== Segment start ==

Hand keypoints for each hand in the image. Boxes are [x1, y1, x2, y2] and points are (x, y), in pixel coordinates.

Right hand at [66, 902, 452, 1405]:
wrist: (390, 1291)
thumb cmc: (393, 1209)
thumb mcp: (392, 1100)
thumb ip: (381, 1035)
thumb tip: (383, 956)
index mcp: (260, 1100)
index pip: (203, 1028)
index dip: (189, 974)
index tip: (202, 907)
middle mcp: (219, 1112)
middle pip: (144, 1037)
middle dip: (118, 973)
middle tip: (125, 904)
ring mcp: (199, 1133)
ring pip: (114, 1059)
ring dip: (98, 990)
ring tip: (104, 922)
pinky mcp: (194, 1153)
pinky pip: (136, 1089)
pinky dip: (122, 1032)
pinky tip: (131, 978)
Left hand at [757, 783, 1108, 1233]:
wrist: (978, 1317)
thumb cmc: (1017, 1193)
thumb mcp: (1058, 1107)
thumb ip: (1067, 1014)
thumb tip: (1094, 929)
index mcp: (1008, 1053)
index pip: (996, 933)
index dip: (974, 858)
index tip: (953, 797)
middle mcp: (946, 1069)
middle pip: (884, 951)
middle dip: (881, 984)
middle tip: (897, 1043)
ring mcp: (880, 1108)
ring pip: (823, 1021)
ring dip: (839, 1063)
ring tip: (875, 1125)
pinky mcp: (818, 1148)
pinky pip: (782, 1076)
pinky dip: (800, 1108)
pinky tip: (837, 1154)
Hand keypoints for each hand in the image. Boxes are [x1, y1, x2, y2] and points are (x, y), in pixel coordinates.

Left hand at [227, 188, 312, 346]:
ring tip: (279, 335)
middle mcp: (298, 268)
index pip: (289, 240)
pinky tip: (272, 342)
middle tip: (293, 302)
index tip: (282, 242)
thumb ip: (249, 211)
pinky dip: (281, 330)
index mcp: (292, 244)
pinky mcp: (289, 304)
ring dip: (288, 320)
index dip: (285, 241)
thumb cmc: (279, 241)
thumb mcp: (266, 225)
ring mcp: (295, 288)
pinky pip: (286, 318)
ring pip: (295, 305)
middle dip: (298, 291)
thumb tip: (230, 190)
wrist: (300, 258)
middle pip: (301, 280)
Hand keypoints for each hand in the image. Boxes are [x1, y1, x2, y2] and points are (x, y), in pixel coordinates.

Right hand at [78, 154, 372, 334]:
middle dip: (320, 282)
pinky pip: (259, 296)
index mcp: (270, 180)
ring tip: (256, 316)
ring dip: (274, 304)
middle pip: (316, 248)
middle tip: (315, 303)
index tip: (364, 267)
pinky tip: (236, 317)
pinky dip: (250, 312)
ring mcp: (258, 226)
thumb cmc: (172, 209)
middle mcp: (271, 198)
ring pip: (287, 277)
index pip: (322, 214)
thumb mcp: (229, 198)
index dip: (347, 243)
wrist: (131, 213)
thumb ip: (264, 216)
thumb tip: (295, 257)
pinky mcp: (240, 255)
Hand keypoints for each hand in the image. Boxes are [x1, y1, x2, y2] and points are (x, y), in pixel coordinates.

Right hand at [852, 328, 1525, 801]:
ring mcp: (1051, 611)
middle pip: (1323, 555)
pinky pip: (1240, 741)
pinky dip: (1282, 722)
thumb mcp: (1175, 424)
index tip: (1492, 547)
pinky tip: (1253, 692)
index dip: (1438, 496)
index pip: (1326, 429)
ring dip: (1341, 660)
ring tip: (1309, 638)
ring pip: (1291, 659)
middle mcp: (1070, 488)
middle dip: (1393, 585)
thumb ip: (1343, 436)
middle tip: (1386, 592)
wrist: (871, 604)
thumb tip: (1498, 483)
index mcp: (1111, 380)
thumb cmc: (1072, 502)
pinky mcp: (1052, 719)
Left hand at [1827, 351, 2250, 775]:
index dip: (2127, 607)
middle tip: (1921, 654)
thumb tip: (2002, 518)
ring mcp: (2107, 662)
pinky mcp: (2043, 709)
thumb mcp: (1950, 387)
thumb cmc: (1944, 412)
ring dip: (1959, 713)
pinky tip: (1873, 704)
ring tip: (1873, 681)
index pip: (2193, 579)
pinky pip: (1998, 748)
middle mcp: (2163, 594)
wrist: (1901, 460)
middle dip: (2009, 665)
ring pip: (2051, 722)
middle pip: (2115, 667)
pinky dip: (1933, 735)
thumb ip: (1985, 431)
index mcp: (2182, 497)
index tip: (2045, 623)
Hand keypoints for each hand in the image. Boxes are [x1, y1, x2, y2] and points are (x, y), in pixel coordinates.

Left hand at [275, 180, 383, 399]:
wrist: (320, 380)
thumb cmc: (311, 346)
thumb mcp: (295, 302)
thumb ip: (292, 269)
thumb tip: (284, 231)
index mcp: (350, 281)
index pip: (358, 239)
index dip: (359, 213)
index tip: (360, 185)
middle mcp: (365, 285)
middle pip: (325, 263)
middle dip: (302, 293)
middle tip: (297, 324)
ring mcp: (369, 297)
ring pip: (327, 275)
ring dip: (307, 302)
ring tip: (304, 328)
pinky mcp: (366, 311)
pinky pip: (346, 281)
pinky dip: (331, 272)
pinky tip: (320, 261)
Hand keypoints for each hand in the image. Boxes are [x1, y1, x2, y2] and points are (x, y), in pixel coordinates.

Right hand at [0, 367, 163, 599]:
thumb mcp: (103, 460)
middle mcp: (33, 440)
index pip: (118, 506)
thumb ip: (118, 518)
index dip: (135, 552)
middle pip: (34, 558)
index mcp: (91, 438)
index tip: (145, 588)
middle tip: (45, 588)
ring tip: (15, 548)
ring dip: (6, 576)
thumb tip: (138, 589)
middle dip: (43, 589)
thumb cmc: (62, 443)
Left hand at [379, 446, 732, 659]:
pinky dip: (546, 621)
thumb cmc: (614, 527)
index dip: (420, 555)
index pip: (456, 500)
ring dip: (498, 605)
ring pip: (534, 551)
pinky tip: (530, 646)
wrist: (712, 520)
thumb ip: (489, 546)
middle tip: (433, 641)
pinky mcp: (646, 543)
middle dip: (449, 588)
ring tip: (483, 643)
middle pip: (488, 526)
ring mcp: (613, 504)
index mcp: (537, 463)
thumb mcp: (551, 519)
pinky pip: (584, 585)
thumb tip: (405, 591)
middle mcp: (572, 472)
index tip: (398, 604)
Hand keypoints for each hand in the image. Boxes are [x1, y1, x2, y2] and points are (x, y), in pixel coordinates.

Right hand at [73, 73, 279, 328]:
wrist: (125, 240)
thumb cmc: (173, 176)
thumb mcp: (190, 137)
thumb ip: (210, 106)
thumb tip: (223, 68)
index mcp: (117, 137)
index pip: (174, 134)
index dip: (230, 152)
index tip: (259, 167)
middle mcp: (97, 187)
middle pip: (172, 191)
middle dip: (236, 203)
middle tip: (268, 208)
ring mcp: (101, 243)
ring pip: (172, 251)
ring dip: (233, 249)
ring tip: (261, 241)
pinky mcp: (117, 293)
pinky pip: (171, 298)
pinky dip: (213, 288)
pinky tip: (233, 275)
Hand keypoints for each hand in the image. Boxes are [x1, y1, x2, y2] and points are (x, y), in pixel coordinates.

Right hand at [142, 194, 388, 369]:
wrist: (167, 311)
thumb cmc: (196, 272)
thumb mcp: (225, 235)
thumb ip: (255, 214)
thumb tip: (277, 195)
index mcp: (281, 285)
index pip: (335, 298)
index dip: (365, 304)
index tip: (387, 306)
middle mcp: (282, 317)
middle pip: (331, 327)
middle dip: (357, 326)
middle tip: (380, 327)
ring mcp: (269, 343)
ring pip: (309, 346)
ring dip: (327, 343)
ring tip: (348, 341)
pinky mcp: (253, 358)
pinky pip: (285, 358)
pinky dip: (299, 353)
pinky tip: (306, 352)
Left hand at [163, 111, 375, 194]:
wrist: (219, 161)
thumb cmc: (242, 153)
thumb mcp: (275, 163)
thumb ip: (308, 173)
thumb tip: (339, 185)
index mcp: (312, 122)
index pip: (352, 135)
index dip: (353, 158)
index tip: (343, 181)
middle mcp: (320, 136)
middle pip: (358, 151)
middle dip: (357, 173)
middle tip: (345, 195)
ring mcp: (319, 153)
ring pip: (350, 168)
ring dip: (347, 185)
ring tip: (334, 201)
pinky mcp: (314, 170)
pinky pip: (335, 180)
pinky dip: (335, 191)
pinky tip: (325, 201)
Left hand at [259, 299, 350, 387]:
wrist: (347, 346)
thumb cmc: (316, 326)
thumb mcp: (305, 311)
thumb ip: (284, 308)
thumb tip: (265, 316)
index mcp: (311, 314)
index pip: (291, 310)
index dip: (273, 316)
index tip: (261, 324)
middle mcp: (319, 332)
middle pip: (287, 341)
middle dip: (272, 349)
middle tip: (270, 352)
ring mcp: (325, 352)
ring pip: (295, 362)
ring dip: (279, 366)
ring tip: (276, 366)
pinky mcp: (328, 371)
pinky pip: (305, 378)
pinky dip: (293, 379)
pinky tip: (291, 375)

== Segment end ==

◆ **Exercise**
Pull every line containing the word "wrist" out of the entries above.

◆ **Answer box**
wrist: (390, 1291)
wrist: (978, 1317)
wrist: (300, 258)
wrist: (131, 213)
wrist: (871, 604)
wrist: (1901, 460)
wrist: (320, 380)
wrist: (712, 520)
wrist: (125, 240)
wrist: (167, 311)
wrist: (219, 161)
wrist: (347, 346)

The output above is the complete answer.